The Federal Government is targeting to attract $3.5bn worth of investments into the country through the Nigerian Gas Flare Commercialisation Programme and has issued letters of qualification to 205 firms that are interested in the NGFCP.
It was gathered that over 850 interested parties registered their interests in the programme while 238 applicants submitted statements of qualification in response to the Request for Qualification published by the Department of Petroleum Resources.
A total of 238 SOQ documents were evaluated in accordance with the provisions of applicable regulations, guidelines and standard DPR practices for bid evaluation and were adjudged either a ‘pass’ or ‘fail’ status.

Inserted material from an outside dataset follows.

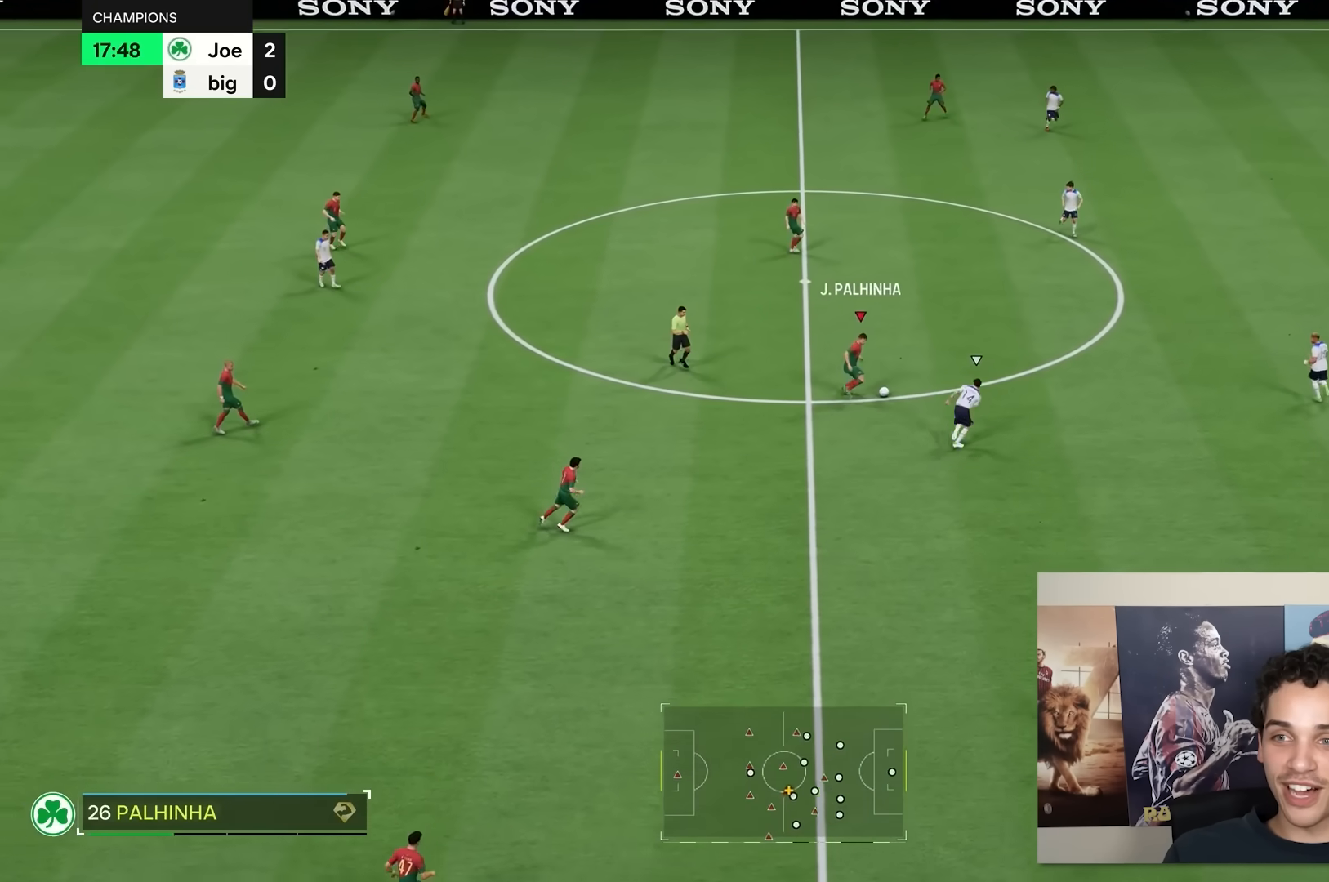
{"buttons": [], "left_stick": "up-right", "right_stick": "center", "events": []}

“Following a rigorous exercise conducted in line with established protocol and using the electronic evaluation tool, 205 applicants emerged successful, attaining a ‘pass status’, while the remaining 33 applicants did not meet the minimum requirements and thus attained ‘fail status’,” the Programme Manager, NGFCP in the Federal Ministry of Petroleum Resources, Justice Derefaka, told our correspondent in Abuja.
It was also learnt that the FMPR recently contacted the 205 firms and told the companies that they were qualified.
The FMPR disclosed this in a letter titled Approval of Submission of Statement of Qualification in response to the request for qualification package of the Nigerian Gas Flare Commercialisation Programme in the Ministry of Petroleum Resources.
In one of the letters signed on behalf of the ministry’s permanent secretary by the Director, Special Duties/Alternate Chairman, NGFCP, Andrew Agi, he told the bidder that “following your submission of Statement of Qualification in response to the request for qualification package of the Nigerian Gas Flare Commercialisation Programme, I am directed to inform you that your application is successful.
“Consequently, your company has been adjudged qualified for the next stage.”
Commenting on the development, Derefaka stated that the NGFCP had the potential of generating approximately $3.5bn of inward investment, adding that the potential Gross Domestic Product impact was estimated at over $1bn per annum.
He said, “It could potentially unlock two to three liquefied natural gas trains, around 3000 megawatts of electricity generation as well as generate about 600,000 metric tonnes of liquefied petroleum gas per year, giving six million households access to clean energy through LPG.”
“The programme could also bring inflow of new infrastructure players to enable gas uptake and usage in previously unreachable regions and business development from gas companies to unlock new domestic markets for gas.”